-- Opening Marker --
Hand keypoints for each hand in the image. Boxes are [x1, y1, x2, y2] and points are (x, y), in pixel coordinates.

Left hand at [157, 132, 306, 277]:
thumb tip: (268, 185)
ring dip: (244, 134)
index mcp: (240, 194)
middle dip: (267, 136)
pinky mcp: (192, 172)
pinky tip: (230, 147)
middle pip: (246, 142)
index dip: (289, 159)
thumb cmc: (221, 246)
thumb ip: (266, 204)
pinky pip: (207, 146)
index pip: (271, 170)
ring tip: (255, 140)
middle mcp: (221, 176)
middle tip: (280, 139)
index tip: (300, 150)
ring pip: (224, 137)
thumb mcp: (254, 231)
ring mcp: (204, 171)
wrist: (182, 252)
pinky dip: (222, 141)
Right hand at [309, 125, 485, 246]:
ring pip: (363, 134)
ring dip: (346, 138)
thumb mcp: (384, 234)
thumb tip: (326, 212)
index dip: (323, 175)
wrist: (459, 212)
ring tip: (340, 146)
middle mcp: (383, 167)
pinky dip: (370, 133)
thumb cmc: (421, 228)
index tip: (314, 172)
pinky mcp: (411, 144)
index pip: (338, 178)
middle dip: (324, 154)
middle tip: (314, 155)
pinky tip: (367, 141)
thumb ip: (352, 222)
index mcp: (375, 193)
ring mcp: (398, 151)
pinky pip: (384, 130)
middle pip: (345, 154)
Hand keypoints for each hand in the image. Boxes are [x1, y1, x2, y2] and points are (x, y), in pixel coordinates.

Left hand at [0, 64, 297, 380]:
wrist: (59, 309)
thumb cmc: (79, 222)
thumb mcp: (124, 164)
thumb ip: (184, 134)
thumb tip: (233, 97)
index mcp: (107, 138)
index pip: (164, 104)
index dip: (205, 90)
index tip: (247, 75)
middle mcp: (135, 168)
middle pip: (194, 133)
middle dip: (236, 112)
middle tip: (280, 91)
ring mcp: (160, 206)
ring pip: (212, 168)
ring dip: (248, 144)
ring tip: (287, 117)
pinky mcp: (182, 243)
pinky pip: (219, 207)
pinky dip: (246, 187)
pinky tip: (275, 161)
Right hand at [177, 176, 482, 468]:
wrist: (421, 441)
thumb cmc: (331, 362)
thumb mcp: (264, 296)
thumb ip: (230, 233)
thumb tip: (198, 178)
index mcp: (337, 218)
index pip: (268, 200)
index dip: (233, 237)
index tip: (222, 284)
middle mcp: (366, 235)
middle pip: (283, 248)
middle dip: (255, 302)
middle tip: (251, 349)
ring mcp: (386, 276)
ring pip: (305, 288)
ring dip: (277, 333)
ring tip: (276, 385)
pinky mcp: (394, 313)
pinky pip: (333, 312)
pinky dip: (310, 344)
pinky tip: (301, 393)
-- Closing Marker --
» **Work instructions**: Print all the data exactly as shown above.

» **Reply to the task**:
Hand keypoints for each hand in the image. Boxes are [x1, y1, x2, y2] and points are (x, y), in pixel coordinates.

Left hand at [157, 132, 306, 277]:
thumb tip: (268, 185)
ring dip: (244, 134)
index mcp: (240, 194)
middle dip: (267, 136)
pinky mcp: (192, 172)
pinky tip: (230, 147)
middle pip: (246, 142)
index dip: (289, 159)
thumb cmc: (221, 246)
thumb ip: (266, 204)
pinky pip: (207, 146)
index pip: (271, 170)
ring tip: (255, 140)
middle mcp: (221, 176)
middle tip: (280, 139)
index tip: (300, 150)
ring pip: (224, 137)
thumb mcp: (254, 231)
ring mcp: (204, 171)
wrist: (182, 252)
pinky dip: (222, 141)
Right hand at [309, 125, 485, 246]:
ring pip: (363, 134)
ring dip: (346, 138)
thumb mcp: (384, 234)
thumb tip: (326, 212)
index dip: (323, 175)
wrist: (459, 212)
ring tip: (340, 146)
middle mcp: (383, 167)
pinky dip: (370, 133)
thumb cmc: (421, 228)
index tip: (314, 172)
pinky mcp: (411, 144)
index pip: (338, 178)
middle dip: (324, 154)
middle tip: (314, 155)
pinky tip: (367, 141)
thumb ip: (352, 222)
index mcp: (375, 193)
ring mcp: (398, 151)
pinky pip: (384, 130)
middle pip: (345, 154)
Hand keypoints for each hand in the image. Boxes are [x1, y1, x2, y2] and points are (x, y), in pixel coordinates.

Left hand at [0, 64, 297, 380]:
wrist: (59, 309)
thumb cmc: (79, 222)
thumb mcp: (124, 164)
thumb ip: (184, 134)
thumb tip: (233, 97)
index mcp: (107, 138)
index pip: (164, 104)
index dip: (205, 90)
index tip: (247, 75)
middle mcp: (135, 168)
middle pip: (194, 133)
middle dip: (236, 112)
middle tip: (280, 91)
ring mcp: (160, 206)
ring pip: (212, 168)
ring dip: (248, 144)
ring tip: (287, 117)
pinky mcp: (182, 243)
pinky pip: (219, 207)
pinky dip: (246, 187)
pinky tip: (275, 161)
Right hand at [177, 176, 482, 468]:
wrist: (421, 441)
thumb cmc: (331, 362)
thumb mcp: (264, 296)
thumb ip: (230, 233)
thumb tip: (198, 178)
index mcp: (337, 218)
index pip: (268, 200)
index dip: (233, 237)
index tip: (222, 284)
middle mcp: (366, 235)
middle pip: (283, 248)
middle dip: (255, 302)
middle tip: (251, 349)
ring mcp: (386, 276)
ring pip: (305, 288)
ring dip: (277, 333)
ring tip: (276, 385)
pinky mcp: (394, 313)
pinky pip: (333, 312)
pinky dip: (310, 344)
pinky tip: (301, 393)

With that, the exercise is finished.